1.2 Preparation of Feedstock 2: Phosphoryl chloride (42 g, 25.6 mL, 273 mmol, 4.9 equivalent) was measured by mass under an inert atmosphere. The concentration of POCl3 was 10.7 molar as a neat liquid. The feedstock 2 was a clear and colorless liquid.
1.3 N-Phosphorylation reaction to convert CCr—Na to CCrP—Na2: in reaction flow cell 1, the temperature was set to 35° C. The initiated additions of both feedstocks 1 and 2 to the reaction flow cell 1 were set at the following rates: feedstock 1 feeding rate was 50 mL/min (46 mmol/min) and feedstock 2 feeding rate was 5 mL/min (55 mmol/min) with a resonance time of 10-12 minutes under an inert nitrogen atmosphere. A clear solution was formed as the effluent (output) from the reaction flow cell 1 and collected in the reaction flow cell 2 under an inert atmosphere. The reaction flow cell 2 was assembled with an agitator and an auto titrator filled with 5 N NaOH aqueous solution using DI water.
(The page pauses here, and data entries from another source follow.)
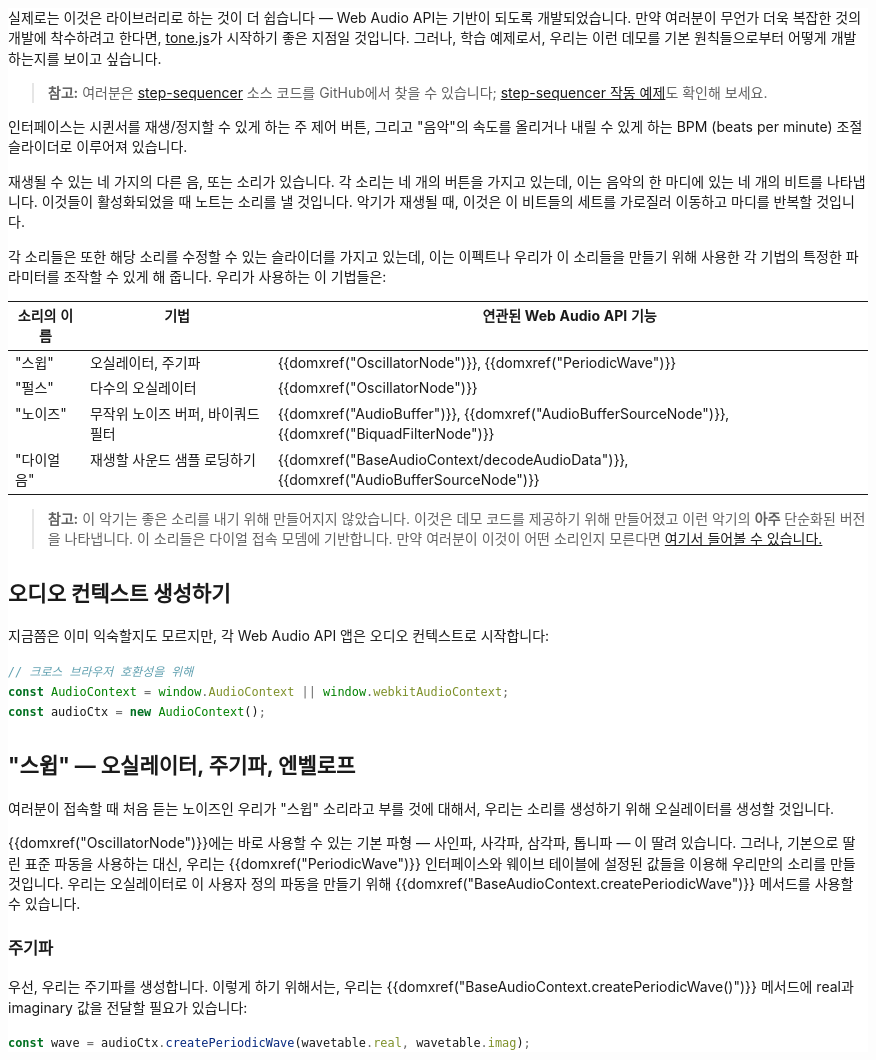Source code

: 실제로는 이것은 라이브러리로 하는 것이 더 쉽습니다 — Web Audio API는 기반이 되도록 개발되었습니다. 만약 여러분이 무언가 더욱 복잡한 것의 개발에 착수하려고 한다면, [tone.js](https://tonejs.github.io/)가 시작하기 좋은 지점일 것입니다. 그러나, 학습 예제로서, 우리는 이런 데모를 기본 원칙들으로부터 어떻게 개발하는지를 보이고 싶습니다.

> **참고:** 여러분은 [step-sequencer](https://github.com/mdn/webaudio-examples/tree/master/step-sequencer) 소스 코드를 GitHub에서 찾을 수 있습니다; [step-sequencer 작동 예제](https://mdn.github.io/webaudio-examples/step-sequencer/)도 확인해 보세요.

인터페이스는 시퀸서를 재생/정지할 수 있게 하는 주 제어 버튼, 그리고 "음악"의 속도를 올리거나 내릴 수 있게 하는 BPM (beats per minute) 조절 슬라이더로 이루어져 있습니다.

재생될 수 있는 네 가지의 다른 음, 또는 소리가 있습니다. 각 소리는 네 개의 버튼을 가지고 있는데, 이는 음악의 한 마디에 있는 네 개의 비트를 나타냅니다. 이것들이 활성화되었을 때 노트는 소리를 낼 것입니다. 악기가 재생될 때, 이것은 이 비트들의 세트를 가로질러 이동하고 마디를 반복할 것입니다.

각 소리들은 또한 해당 소리를 수정할 수 있는 슬라이더를 가지고 있는데, 이는 이펙트나 우리가 이 소리들을 만들기 위해 사용한 각 기법의 특정한 파라미터를 조작할 수 있게 해 줍니다. 우리가 사용하는 이 기법들은:

| 소리의 이름 | 기법                              | 연관된 Web Audio API 기능                                                                                                        |
| ----------- | --------------------------------- | -------------------------------------------------------------------------------------------------------------------------------- |
| "스윕"      | 오실레이터, 주기파                | {{domxref("OscillatorNode")}}, {{domxref("PeriodicWave")}}                                                   |
| "펄스"      | 다수의 오실레이터                 | {{domxref("OscillatorNode")}}                                                                                         |
| "노이즈"    | 무작위 노이즈 버퍼, 바이쿼드 필터 | {{domxref("AudioBuffer")}}, {{domxref("AudioBufferSourceNode")}}, {{domxref("BiquadFilterNode")}} |
| "다이얼 음" | 재생할 사운드 샘플 로딩하기       | {{domxref("BaseAudioContext/decodeAudioData")}}, {{domxref("AudioBufferSourceNode")}}               |

> **참고:** 이 악기는 좋은 소리를 내기 위해 만들어지지 않았습니다. 이것은 데모 코드를 제공하기 위해 만들어졌고 이런 악기의 **아주** 단순화된 버전을 나타냅니다. 이 소리들은 다이얼 접속 모뎀에 기반합니다. 만약 여러분이 이것이 어떤 소리인지 모른다면 [여기서 들어볼 수 있습니다.](https://soundcloud.com/john-pemberton/modem-dialup)

## 오디오 컨텍스트 생성하기

지금쯤은 이미 익숙할지도 모르지만, 각 Web Audio API 앱은 오디오 컨텍스트로 시작합니다:

```js
// 크로스 브라우저 호환성을 위해
const AudioContext = window.AudioContext || window.webkitAudioContext;
const audioCtx = new AudioContext();
```

## "스윕" — 오실레이터, 주기파, 엔벨로프

여러분이 접속할 때 처음 듣는 노이즈인 우리가 "스윕" 소리라고 부를 것에 대해서, 우리는 소리를 생성하기 위해 오실레이터를 생성할 것입니다.

{{domxref("OscillatorNode")}}에는 바로 사용할 수 있는 기본 파형 — 사인파, 사각파, 삼각파, 톱니파 — 이 딸려 있습니다. 그러나, 기본으로 딸린 표준 파동을 사용하는 대신, 우리는 {{domxref("PeriodicWave")}} 인터페이스와 웨이브 테이블에 설정된 값들을 이용해 우리만의 소리를 만들 것입니다. 우리는 오실레이터로 이 사용자 정의 파동을 만들기 위해 {{domxref("BaseAudioContext.createPeriodicWave")}} 메서드를 사용할 수 있습니다.

### 주기파

우선, 우리는 주기파를 생성합니다. 이렇게 하기 위해서는, 우리는 {{domxref("BaseAudioContext.createPeriodicWave()")}} 메서드에 real과 imaginary 값을 전달할 필요가 있습니다:

```js
const wave = audioCtx.createPeriodicWave(wavetable.real, wavetable.imag);
```
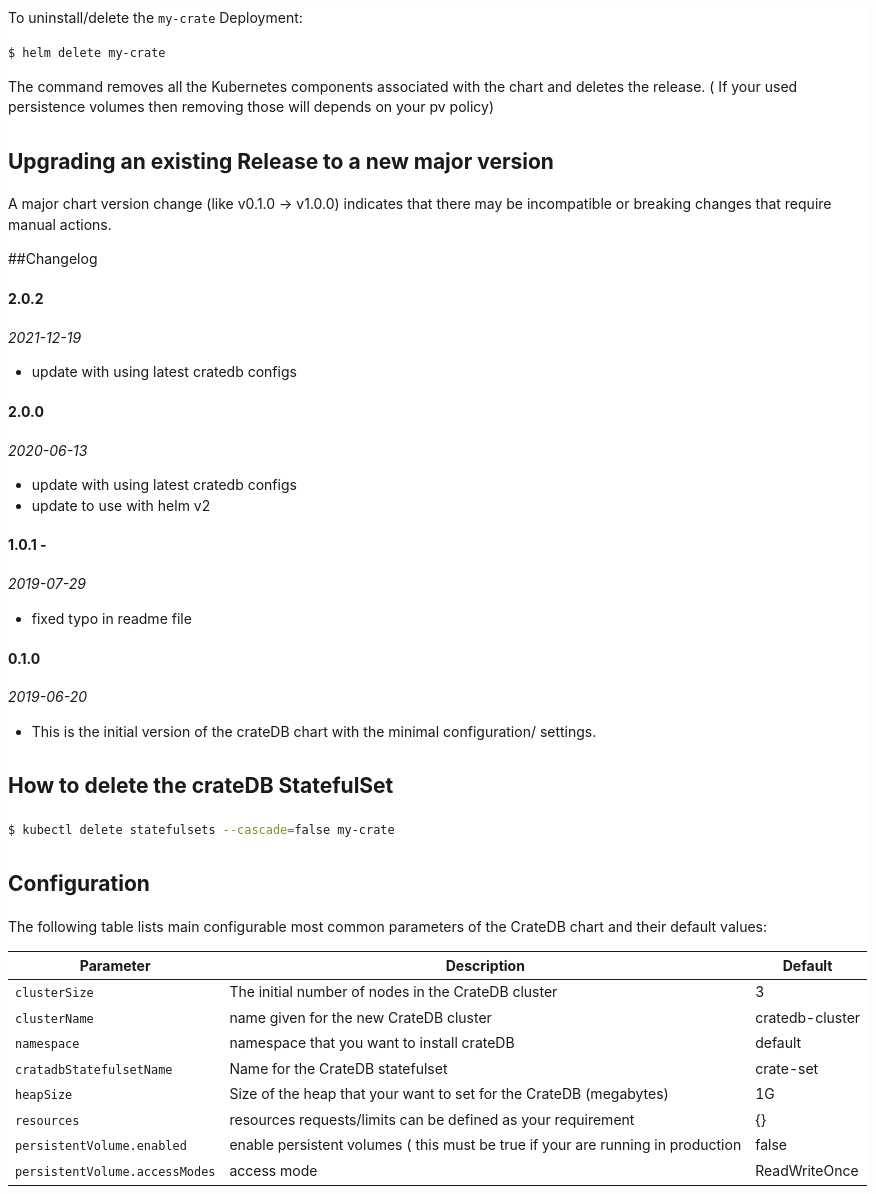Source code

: To uninstall/delete the `my-crate` Deployment:

```bash
$ helm delete my-crate
```

The command removes all the Kubernetes components associated with the chart and
deletes the release.
( If your used persistence volumes then removing those will depends on your pv policy)

## Upgrading an existing Release to a new major version

A major chart version change (like v0.1.0 -> v1.0.0) indicates that there may be
incompatible or breaking changes that require manual actions.

##Changelog

#### 2.0.2

_2021-12-19_

- update with using latest cratedb configs

#### 2.0.0

_2020-06-13_

- update with using latest cratedb configs
- update to use with helm v2

#### 1.0.1 -

_2019-07-29_

- fixed typo in readme file

#### 0.1.0

_2019-06-20_

- This is the initial version of the crateDB chart with the minimal configuration/ settings.

## How to delete the crateDB StatefulSet

```bash
$ kubectl delete statefulsets --cascade=false my-crate
```

## Configuration

The following table lists main configurable most common parameters of the CrateDB chart and their default values:

| Parameter                       | Description                                                                          | Default         |
| ------------------------------- | ------------------------------------------------------------------------------------ | --------------- |
| `clusterSize`                   | The initial number of nodes in the CrateDB cluster                                   | 3               |
| `clusterName`                   | name given for the new CrateDB cluster                                               | cratedb-cluster |
| `namespace`                     | namespace that you want to install crateDB                                           | default         |
| `cratadbStatefulsetName`        | Name for the CrateDB statefulset                                                     | crate-set       |
| `heapSize`                      | Size of the heap that your want to set for the CrateDB (megabytes)                   | 1G              |
| `resources`                     | resources requests/limits can be defined as your requirement                         | {}              |
| `persistentVolume.enabled`      | enable persistent volumes ( this must be true if your are running in production      | false           |
| `persistentVolume.accessModes`  | access mode                                                                          | ReadWriteOnce   |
The pH of the effluent was typically between 2.4 and 2.6.
1.4 Isolation and purification of CCrP—Na2: using the auto titrator, 5 N NaOH solution was added to the reaction flow cell 2 with mild agitation to a targeted pH of 7.58 (7.45 to 7.71) while keeping the reaction temperature between 25 to 38° C. for over 10 minutes. While warm, the mixture remained a clear and colorless solution. However, once it was cooled to room temperature (19-20° C.) a cloudy white mixture would form. After adjusting the pH, the temperature was lowered to 5-7° C. and maintained with mild stirring for 30 minutes. The reaction mixture was then filtered through fluted filter paper to remove insoluble. A clear and colorless filtrate resulted. Upon concentrating to dryness (1-2 mmHg, 50-60° C.), a white free flowing powder resulted. DI water (250 mL) was charged to the white solid at room temperature and allowed to stir for 10-15 minutes (longer times are acceptable). Approximately 90-95% of the solid dissolved, leaving white insoluble material which was filtered away using fluted filter paper. The filtrate was concentrated back down to a white solid using vacuum (1-2 mmHg) and 50° C. DI water (250 mL) was charged to the solid and allowed to stir at room temperature (20-25° C.) for 10-15 minutes, followed by filtration to yield CCrP—Na2 as a clear solution in water.
Hysol (denatured ethanol (EtOH) w/ethyl acetate (EtOAc)) was charged (10× volume, ca. 1.5 L) to the clear and colorless CCrP-water solution with moderate agitation at room temperature (20° C.) over 20 minutes. Agitation was then slowed, and the temperature was adjusted to 5-7° C. and maintained for 16 hours to allow full precipitation of CCrP—Na2. Product was filtered off easily as a white crystalline solid with a clear and colorless filtrate. The product cake was then triturated with a cold (10-15° C.) 11% ethanol-water solution to remove residual water and impurities. Product was allowed to dry in a 40° C. oven overnight under 1-mmHg vacuum, yielding a white free flowing crystalline powder. (snow white in appearance). Material was extremely soluble in D2O for 1H NMR analysis purposes. The product (disodium salt) was very soluble in water. Theoretical yield was 16.94 gram and the actual yield was 12.8 gram.